“I may never tell you, if I do not tell you to-day,” she answered, seriously, in a low voice. Vane looked at her surprised; she bore his gaze for half a second, and then let her own eyes drop. The student was looking on with parted lips. “Oh, Mr. Bronson,” said she, immediately, “I wish you would get me a glass of champagne—and seltzer, too!” She said the “too” with an inflection that made it sound like do.
The youth departed on his errand; and Vane also left, saying that he would be back in a moment; but he was saved a double journey by observing that some one else had brought Mrs. Gower her wine and had taken his seat beside her. Vane returned to Miss Thomas, passing rapidly over in his mind what had happened in the four months since he had asked her that fatal question, and trying to decide upon a course of action for himself. She had made no effort to have him speak to her before to-day. But by her presence the picnic was quite saved from insignificance.
“I have come back, Miss Thomas,” he said, seriously. “What can you have to tell me?”
Miss Thomas looked at the tent, before which Bronson was standing—waiting for her seltzer. Most of the guests had left the place, and the servants were clearing away the dinner. The moon was just rising.
“Will you not come for a walk?” said Vane. Miss Thomas gave him her hand, and he helped her to her feet. “I am forgetting your wine,” he said, afterwards. He was ill at ease and nervous.

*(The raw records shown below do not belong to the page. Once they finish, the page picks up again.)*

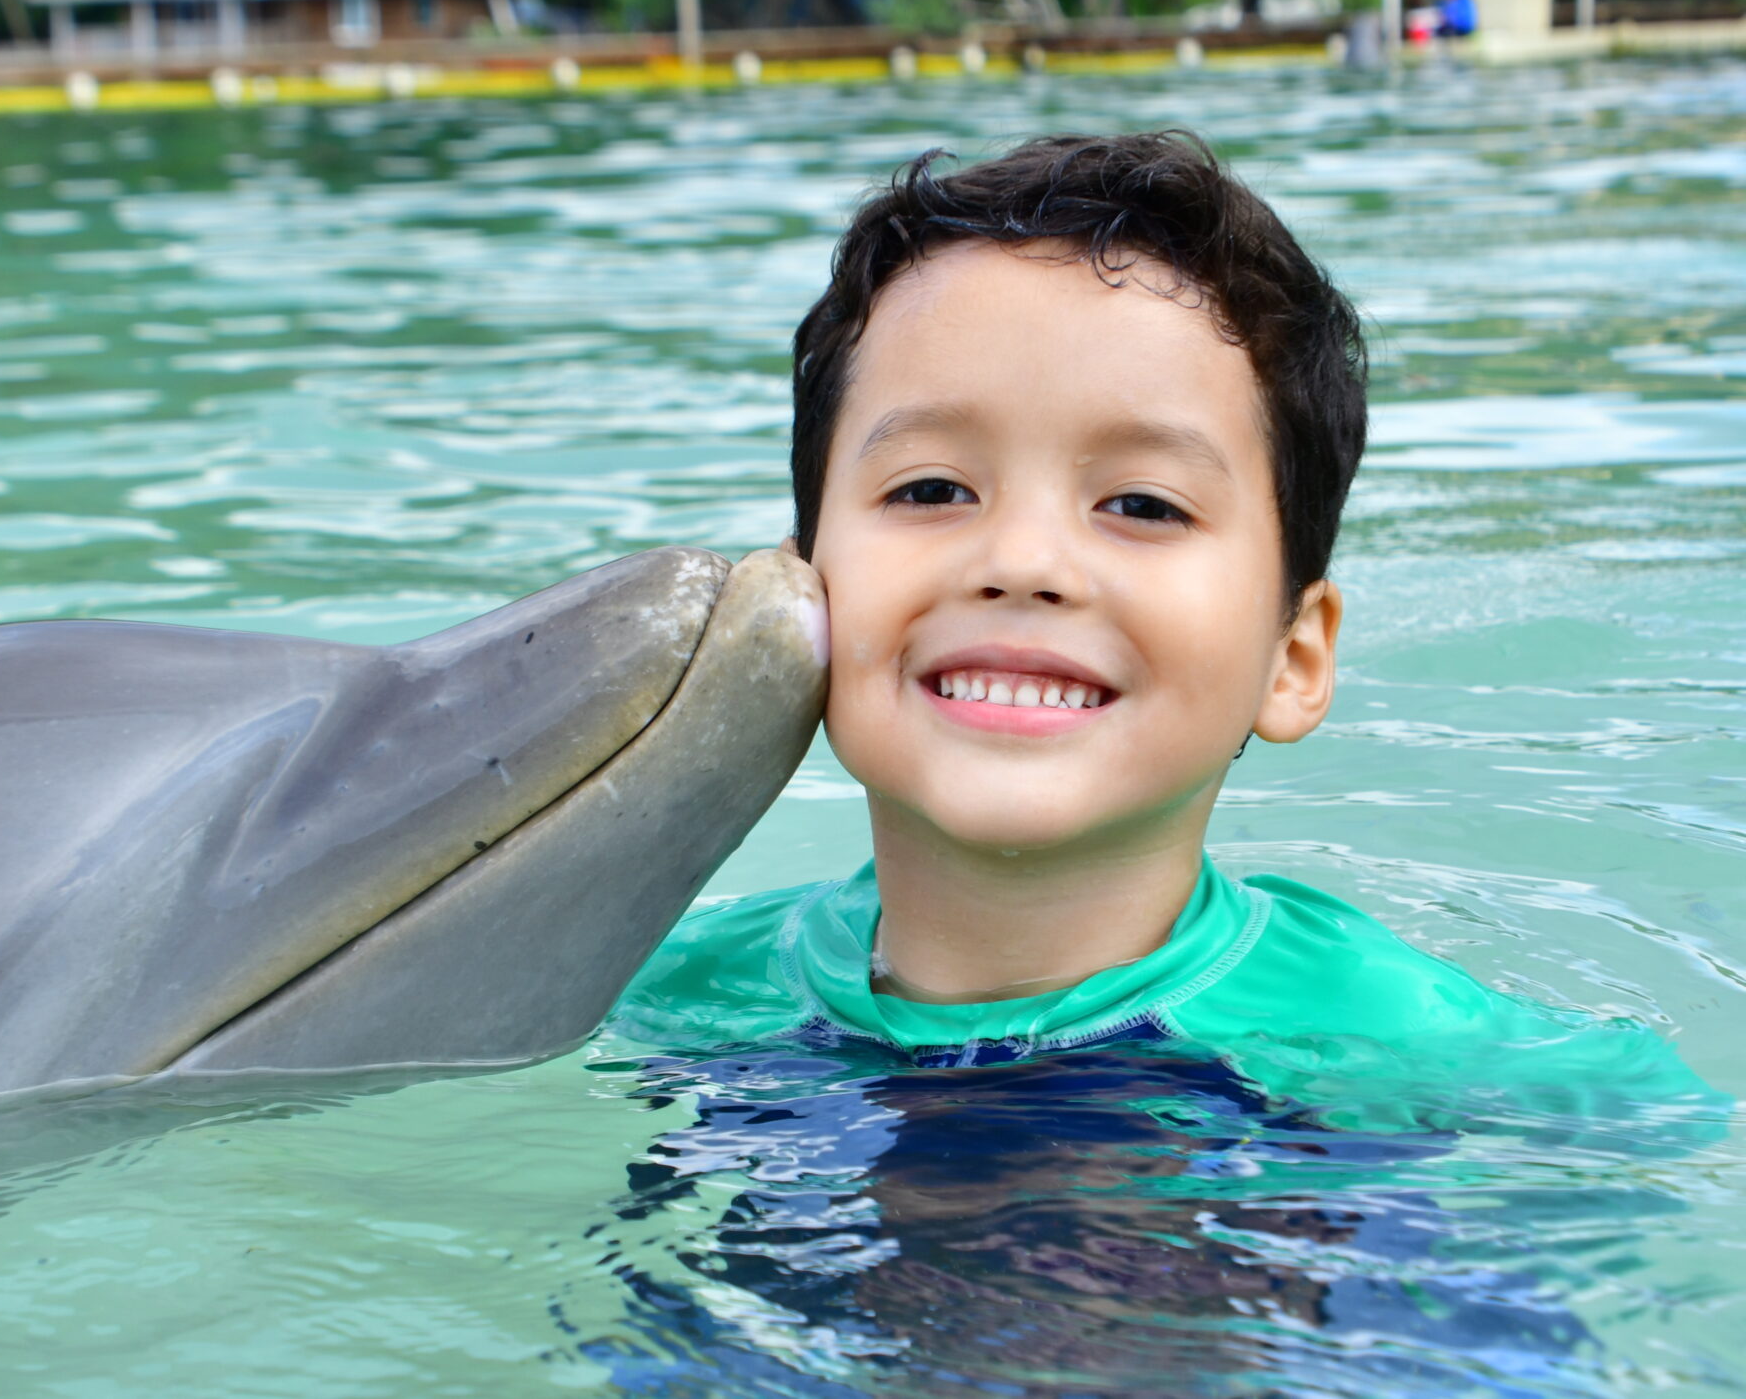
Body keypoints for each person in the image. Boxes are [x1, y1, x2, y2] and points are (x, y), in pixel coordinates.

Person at [607, 132, 1716, 1135]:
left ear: (1293, 658)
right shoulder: (658, 993)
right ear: (800, 594)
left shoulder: (1438, 1065)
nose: (1023, 562)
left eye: (1143, 504)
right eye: (932, 488)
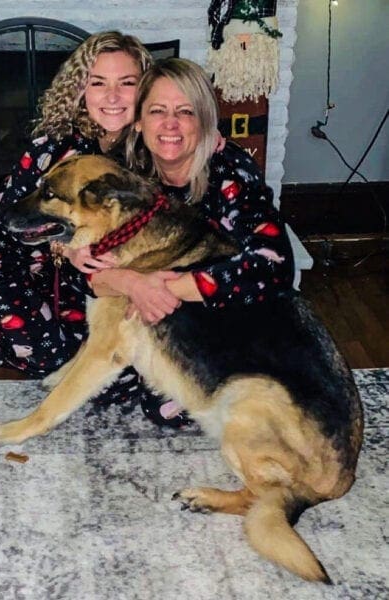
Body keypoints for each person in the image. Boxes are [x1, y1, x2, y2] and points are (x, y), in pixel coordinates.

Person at [0, 31, 189, 426]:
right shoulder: (56, 144)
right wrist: (72, 252)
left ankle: (10, 305)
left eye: (127, 83)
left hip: (69, 258)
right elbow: (14, 217)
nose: (112, 96)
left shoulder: (149, 145)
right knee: (43, 358)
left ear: (146, 88)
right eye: (98, 83)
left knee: (94, 366)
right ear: (80, 89)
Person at [82, 57, 294, 422]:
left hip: (228, 310)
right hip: (153, 300)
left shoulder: (230, 170)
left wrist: (172, 289)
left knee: (162, 408)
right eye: (157, 110)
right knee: (104, 384)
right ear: (138, 121)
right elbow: (84, 263)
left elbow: (275, 268)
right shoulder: (125, 171)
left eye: (186, 112)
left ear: (205, 121)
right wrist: (132, 282)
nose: (170, 124)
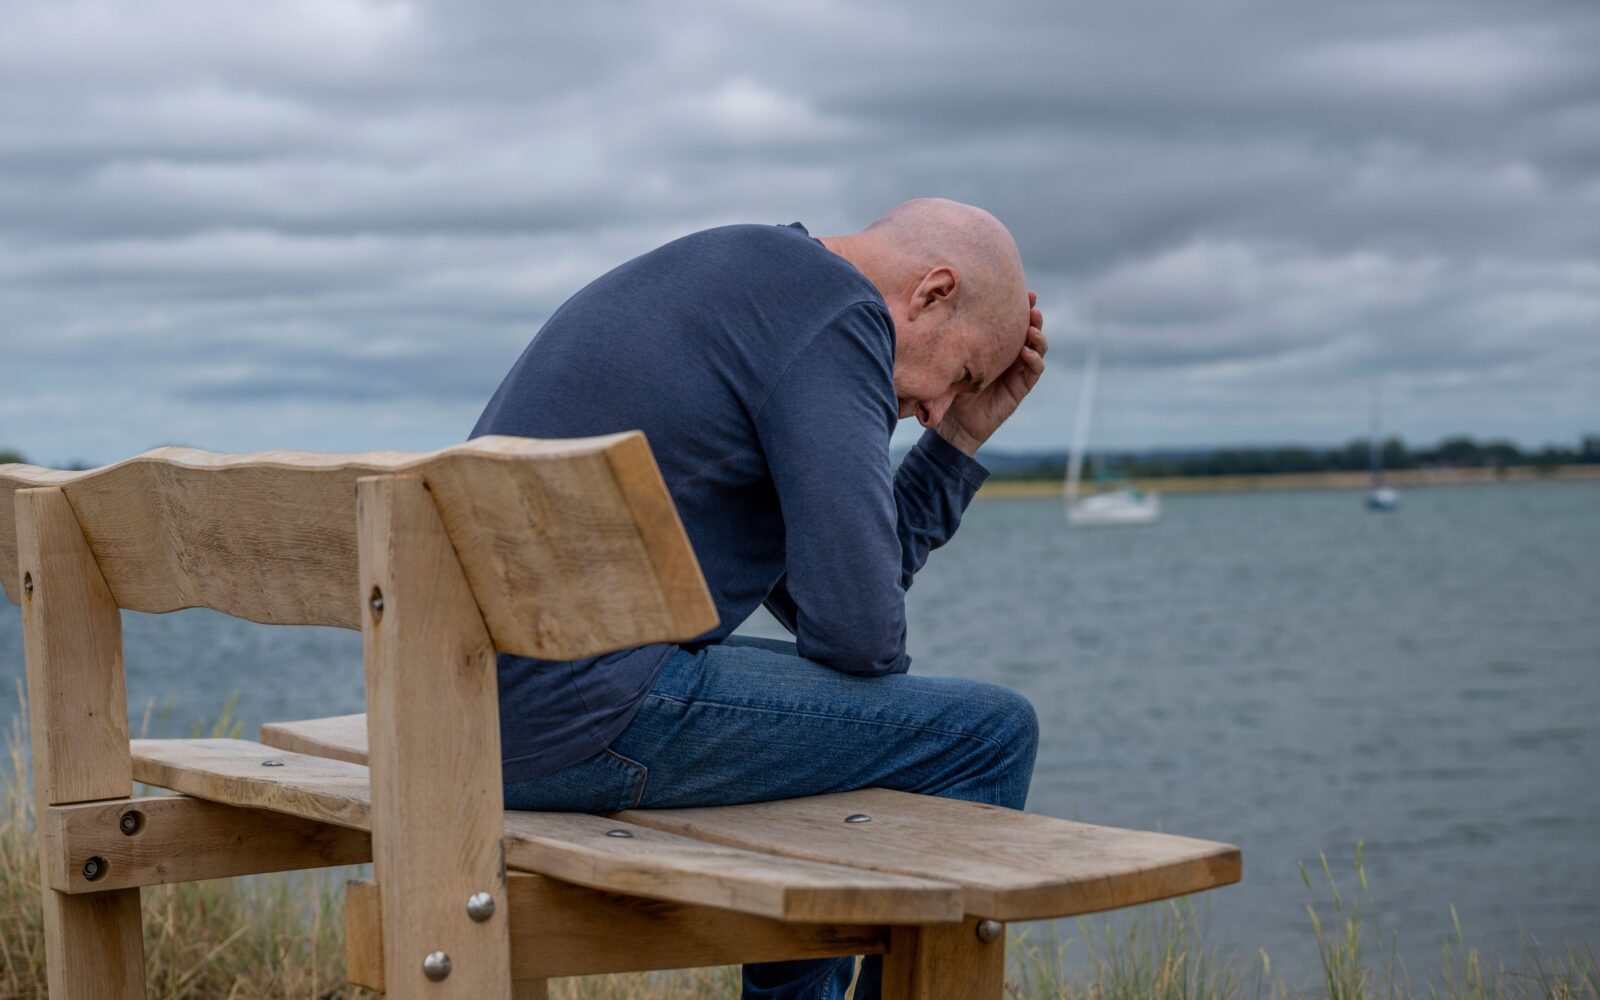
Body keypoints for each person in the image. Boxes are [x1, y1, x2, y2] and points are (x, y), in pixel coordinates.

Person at [471, 197, 1048, 1000]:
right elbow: (858, 634)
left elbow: (843, 604)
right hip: (570, 722)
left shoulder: (751, 285)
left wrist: (957, 445)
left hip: (469, 714)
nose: (936, 410)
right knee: (988, 734)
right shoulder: (836, 314)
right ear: (932, 293)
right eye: (963, 377)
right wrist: (861, 620)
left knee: (845, 733)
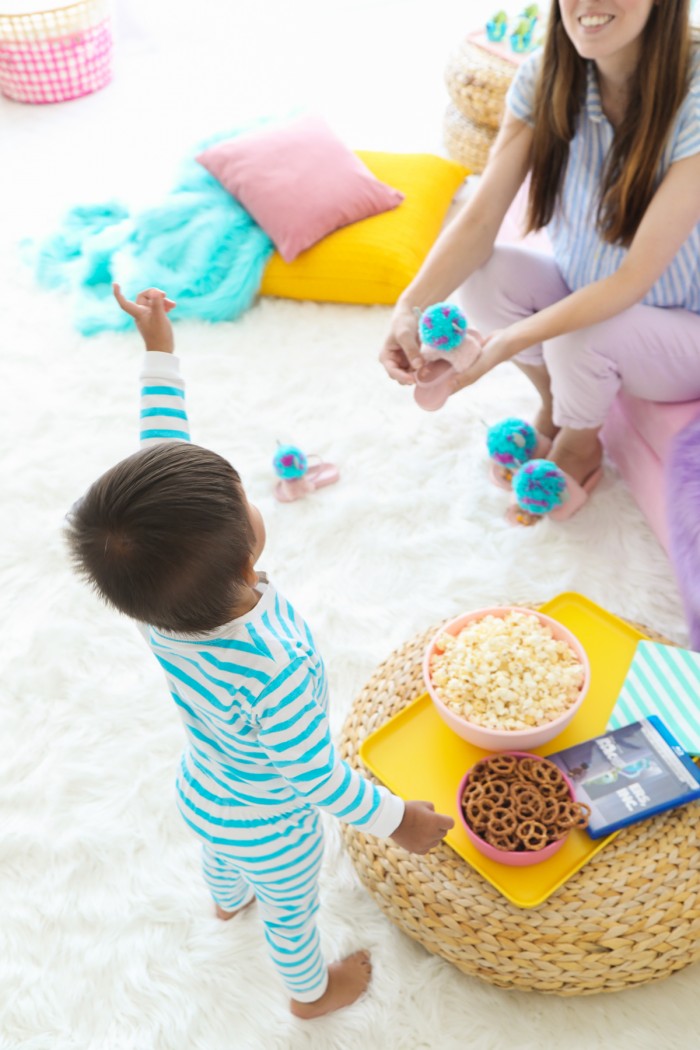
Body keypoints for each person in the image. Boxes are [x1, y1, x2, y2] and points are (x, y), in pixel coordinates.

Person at [65, 284, 454, 1020]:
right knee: (290, 912)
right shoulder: (273, 666)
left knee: (223, 856)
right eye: (246, 499)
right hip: (274, 822)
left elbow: (163, 446)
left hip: (204, 788)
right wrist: (399, 820)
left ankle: (222, 900)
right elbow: (317, 777)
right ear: (247, 562)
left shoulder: (155, 602)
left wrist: (160, 353)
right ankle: (309, 994)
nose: (248, 497)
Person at [381, 0, 700, 522]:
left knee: (582, 332)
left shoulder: (695, 92)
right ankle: (557, 404)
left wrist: (505, 345)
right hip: (592, 292)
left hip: (685, 326)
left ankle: (579, 442)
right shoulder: (545, 74)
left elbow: (632, 279)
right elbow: (481, 219)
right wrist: (410, 307)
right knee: (488, 276)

“You know that I never drink wine at parties,” she answered; and just as Bronson came back to the place where she had been sitting, they disappeared in the forest. Bronson had a long neck supported by a very stiff standing collar, and when his dignity was compromised he had a way of throwing back his head and resting his chin upon the points of his collar. He did this now, and the Adam’s apple in his throat worked prominently. Then, after looking gravely a moment at the seat which had been Miss Thomas’s, as if to be satisfied that she had really gone, he drank the champagne himself and went back to the tent, where he found a male acquaintance, to whom he proposed a smoke. “It is such a relief to get away for a minute from the women,” he murmured, as he threw himself on the grass and rolled a cigarette. “By the way, did you see that little girl I was with? Nice dress, you know—quiet little thing. Well, by gad, sir, I believe there’s something up between her and that fellow Vane.”
XV.
AFTER they left the place of the dinner, Miss Thomas walked on for some time in silence, and Vane had inwardly resolved not to be the first to break their peace of mind. The woods, being part of a private estate, had received some care. There was no underbrush, and they were walking in a well-kept path. The moon was now high enough to make a play of light among the leafage and to outline with a silver tracery the smooth twigs and trunks of the trees before them.
Vane was silently wondering what Miss Thomas could mean. He became strangely self-possessed and cautious, and it occurred to him that this was the sort of clear-sightedness a man would have who was gambling and playing for a very large amount. He thought to himself that this was just the way fellows usually got married. Vane had been brought up to suppose that the proper way to reach a young lady’s heart, or at least her hand, was through the judgment of her parents; but, somehow, this did not seem to be necessary in New York, certainly not with Miss Thomas; and he felt that there was a danger of his asking Miss Thomas, to-night, to become Mrs. Vane. And, after all, he felt to-night that it was by no means certain that he wished Mrs. Vane to have been Miss Baby Thomas.